Algebra help?

Question

The speed of a stream is 5mph. A boat travels 5 miles upstream in the same time it takes to travel 15 miles downstream. What is the speed of the boat in still water?

Answer 1

x = speed in still water
x-5 = speed upstream
x+5 = speed downstream
5/(x-5) = 15/(x+5)
15x-75 = 5x +25
10x = 100
x =10 mph

Answer 2

the boat loses 5 mph going up the stream, and gains 5mph going down it, since the stream is running at 5 mph. so, let "S" = the boats speed in still water. heres your two equations.
going upstream- 5= S - 5
going downstream- 15= S + 5
hope that sort of helps, im really not too good at explaining stuff, but just incase you really dont care anyhow, the answer is "the boat goes 10 mph in still water

Answer 3

let x be speed in still water and know the formula d=rt which means distance=rate of speed multiply time
this needs to be in the form d/r = t
now write 5/(x-5) = 15/(x+5)
upstream time = downstream time
solve this and get 10=x
so in still water 10 milesperhour

Answer 4

it's all in setting up your problem
time = time
rate - 5 = 5 (upstream)
and
rate +5 = 15 (downstream -with the current)

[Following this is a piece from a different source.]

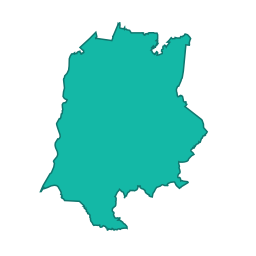 the district of Tlalpujahua, Michoacán, Mexico, rotated 187°
{"feature_id": "50627088B72545798273155", "entity_name": "Tlalpujahua", "entity_type": "district", "adm_level": 2, "iso_a3": "MEX", "parent_name": "Mexico", "parent_adm1": "Michoacán", "projection": "natural_earth1", "projection_center": [-100.216, 19.784], "detail": "fine", "context": "isolated", "style": "filled", "palette": "teal", "viewbox_px": 256, "rotation_deg": 187, "n_neighbors": 0, "source": "geoboundaries", "source_scale": "gbopen_adm2", "svg_char_len": 5765}
<svg xmlns="http://www.w3.org/2000/svg" viewBox="0 0 256 256"><g transform="rotate(187 128 128)"><path d="M207.1,54.2L206.5,54.3L205.2,57.0L204.8,57.2L205.2,58.9L204.4,58.9L203.5,57.7L200.5,59.2L197.3,61.2L194.2,62.2L192.0,62.2L190.4,61.4L187.2,57.1L186.5,55.9L186.4,54.3L186.6,53.9L185.4,53.3L185.4,52.1L185.1,51.7L185.7,51.2L184.8,50.2L183.4,49.9L182.1,48.3L167.3,49.3L162.2,45.5L162.0,44.8L162.2,44.7L161.7,44.6L161.8,43.4L160.7,42.6L160.3,43.0L160.2,42.2L159.3,41.8L159.1,41.4L159.3,40.6L159.0,40.0L157.5,39.3L157.6,38.3L157.3,38.0L155.9,37.7L155.5,37.4L155.0,36.2L155.0,34.8L154.2,33.7L154.1,32.5L153.4,30.9L152.0,29.6L151.1,28.1L150.1,27.2L148.7,27.6L145.6,27.7L144.3,28.2L143.8,26.6L143.1,26.2L141.8,26.6L140.7,28.0L140.3,28.1L139.6,27.6L138.3,27.5L137.6,26.3L136.7,26.1L136.2,24.4L136.0,24.2L135.5,24.4L134.7,25.6L133.8,25.3L131.8,25.3L131.5,26.4L130.8,26.2L130.2,25.5L129.4,25.0L129.0,25.6L128.5,25.7L127.3,25.8L126.5,25.6L126.0,26.3L124.4,27.0L123.7,26.5L123.2,26.5L122.4,27.4L119.8,28.1L117.3,28.5L116.7,28.3L117.0,29.9L117.4,30.4L119.4,32.2L120.4,32.5L121.7,33.6L122.0,34.1L122.6,34.2L123.5,34.9L123.9,34.8L124.9,35.6L126.7,35.3L125.7,36.8L125.2,37.1L125.1,37.5L125.2,37.8L126.0,37.4L127.7,37.5L128.8,37.0L130.1,37.3L130.3,37.8L131.0,38.4L131.4,39.5L131.8,40.0L131.8,40.7L131.5,41.9L132.1,42.8L132.9,43.0L133.5,43.8L133.6,46.2L132.3,47.6L131.9,48.3L131.1,48.9L130.8,49.7L130.8,51.7L131.0,53.1L131.3,53.5L131.0,54.1L131.2,56.7L131.8,57.9L132.6,58.3L132.1,59.1L130.8,63.0L129.1,65.4L129.0,66.1L127.4,65.1L126.8,64.2L125.5,64.0L124.7,63.4L122.9,59.9L123.1,57.9L122.2,60.3L121.3,60.4L121.3,61.0L120.3,63.9L118.8,65.2L118.3,66.4L117.3,66.2L116.4,66.6L115.9,66.4L114.9,66.7L114.2,66.4L112.9,67.0L111.7,67.9L111.3,68.7L110.9,70.2L111.3,71.7L111.0,71.8L110.3,71.4L109.0,72.0L108.7,71.7L108.9,70.9L108.7,70.4L107.3,69.6L105.1,69.1L103.7,68.0L103.4,68.0L103.3,67.2L102.6,66.0L100.5,64.7L98.8,64.2L98.8,63.3L97.6,62.7L95.5,62.5L95.3,66.1L94.2,68.1L93.3,70.7L92.3,72.6L89.0,74.2L87.5,75.7L86.5,76.0L84.7,75.4L81.6,75.7L81.5,76.0L82.1,76.3L82.2,76.7L81.5,77.8L79.1,79.3L75.7,80.1L74.9,79.7L73.5,77.4L72.5,76.4L69.6,74.4L69.0,75.1L68.3,75.4L68.1,76.1L61.9,81.0L61.7,81.4L62.4,82.0L66.6,82.0L68.3,82.4L69.2,81.9L69.7,83.9L70.4,85.0L70.9,85.2L72.0,84.8L72.4,84.9L72.6,85.2L72.7,87.0L72.0,88.8L71.3,89.3L71.0,90.0L71.0,91.0L71.5,92.6L72.6,94.8L72.3,95.8L72.4,96.5L73.4,98.9L73.4,100.8L72.3,100.5L69.6,100.8L67.9,101.2L65.6,102.1L64.5,103.1L63.9,105.0L61.5,108.2L59.3,109.8L60.6,111.4L62.4,112.5L62.8,113.1L62.9,113.6L62.6,114.4L60.8,116.0L60.3,116.1L60.5,116.4L61.3,116.3L61.3,116.5L59.7,116.9L59.9,118.1L59.4,117.9L59.1,118.0L58.2,120.1L56.7,120.9L56.1,121.5L55.9,122.7L55.5,122.2L54.6,122.7L53.9,126.2L53.7,126.7L53.1,127.0L52.5,129.3L50.9,129.8L50.4,130.3L50.8,130.7L49.6,132.2L48.9,133.9L53.0,137.6L53.6,141.1L55.4,144.7L56.1,145.4L74.1,156.2L73.1,157.5L72.5,158.7L73.3,159.1L73.7,159.6L73.5,160.8L74.0,161.0L75.2,160.6L76.4,161.6L76.5,162.5L77.7,165.9L78.5,166.2L78.7,166.7L79.5,166.6L80.1,166.1L80.2,166.5L82.1,165.1L82.9,165.9L83.7,168.9L84.3,170.1L84.7,172.4L83.9,175.2L83.5,175.6L82.8,175.7L81.1,181.4L81.0,182.7L80.3,184.3L80.0,191.1L80.7,217.6L77.2,217.7L77.2,218.7L77.6,219.8L77.3,222.4L76.7,224.3L77.8,225.7L80.1,227.7L81.4,228.1L82.5,227.9L82.8,228.2L83.1,227.9L83.0,227.6L83.3,227.0L84.4,225.9L84.9,225.8L85.1,225.3L86.8,225.2L87.4,223.6L90.2,223.3L92.3,223.6L92.4,222.5L95.0,222.0L96.1,222.9L98.0,219.8L99.5,218.0L97.1,218.1L98.2,216.0L99.2,214.6L99.9,212.9L100.5,213.9L101.5,214.7L101.9,214.7L102.1,213.9L103.1,213.4L103.2,212.6L102.5,212.5L103.2,212.3L102.8,210.8L103.7,210.2L104.1,209.7L104.1,209.0L104.1,208.3L103.3,208.0L103.1,206.1L106.1,204.4L108.0,203.8L107.6,206.2L108.6,207.2L108.9,207.3L109.8,205.1L110.2,205.4L110.5,204.9L110.4,204.5L110.6,204.3L112.3,205.4L113.4,206.5L113.5,207.2L114.5,207.8L114.3,207.9L114.3,208.7L113.4,209.6L113.8,209.7L111.5,210.3L114.2,210.6L113.0,212.4L112.7,211.7L112.3,211.5L112.2,212.0L111.6,211.5L111.1,212.1L111.0,211.5L110.7,211.5L110.8,212.7L109.7,213.3L109.3,214.3L109.8,214.5L109.3,215.1L108.8,215.0L108.5,215.7L109.5,215.7L109.1,218.0L110.7,218.1L109.4,219.7L109.9,224.1L110.8,225.7L113.3,225.3L114.0,225.7L119.4,225.0L119.0,225.0L119.0,224.7L119.7,224.1L119.4,223.9L119.5,223.7L120.1,224.2L120.5,224.1L120.6,223.8L121.9,223.6L121.8,223.4L122.6,223.0L122.4,222.5L122.8,222.2L123.3,222.4L123.2,222.7L123.7,222.7L124.6,223.6L124.3,224.2L124.5,224.3L136.4,222.8L138.3,225.1L141.1,225.3L141.5,225.8L141.7,225.6L142.9,225.8L143.3,226.3L143.6,227.5L143.8,227.1L143.8,225.7L144.0,225.9L147.7,226.1L148.4,226.4L148.5,229.4L149.0,230.8L148.6,231.8L149.1,231.3L149.7,230.0L149.9,230.4L150.2,230.2L150.5,230.5L150.7,228.7L154.0,217.1L154.3,217.0L154.0,215.6L154.7,212.8L170.4,213.1L170.9,212.9L171.1,213.6L170.1,214.6L170.1,215.0L171.6,219.1L176.9,212.2L185.5,202.1L182.3,199.7L181.6,199.6L181.1,197.5L181.3,197.2L182.6,196.9L182.9,195.9L183.6,195.7L184.9,197.8L185.2,197.7L185.3,198.2L185.8,197.8L186.3,197.9L187.4,197.1L187.6,196.6L188.1,196.1L188.0,195.7L189.2,195.6L189.9,194.9L190.4,195.1L190.4,195.9L191.3,195.0L193.0,194.6L194.1,192.2L194.7,189.6L194.0,182.3L194.0,178.3L195.2,174.7L197.1,172.1L197.4,169.6L197.8,169.1L197.8,168.0L195.9,159.9L196.4,156.0L196.3,151.4L194.8,149.6L193.5,149.0L192.1,148.8L191.8,148.4L193.0,145.5L193.7,145.5L195.3,144.9L196.1,143.2L195.6,140.6L195.0,138.5L195.0,137.8L195.4,137.0L195.1,136.3L195.1,134.3L195.9,133.8L196.0,130.1L196.4,129.0L197.3,129.0L199.4,123.8L199.2,122.7L198.0,119.9L194.7,113.2L194.2,111.1L194.7,109.6L195.7,108.5L196.4,108.6L198.3,104.4L198.3,102.2L197.9,100.8L197.4,99.5L195.2,95.9L194.5,93.3L194.9,91.1L197.4,87.1L197.9,86.0L196.7,83.8L196.9,80.2L198.6,74.2L199.8,73.1L205.2,60.6L207.1,54.2Z" fill="#14b8a6" stroke="#0f766e" stroke-width="1.5"/></g></svg>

add 5 to first (both sides)
subtract 5 from second (both sides)

speed is 10 mph

Answer 5

The boat travels at 10mph in still water

Answer 6

river speed = R = 5mph
boat speed = B

distance = rate * time
5 = (B-5)t
15 = (B+5)t
so substitute
t=5/(B-5)
15 = (B+5)*(5)/(B-5)
15 = (5B+25)/(B-5)
B = 10

Answer: 10mph

Answer 7

time = time
15 / (B+5) = 5 / (B - 5) . . . . cancel 5
3 (B - 5) = ( B + 5 )
3 B - 15 = B + 5
2B = 10
B = 5 mph . . . rate of the boat

Answer 8

It would be 10 miles per hour.

Answer 9

very easy 10 mph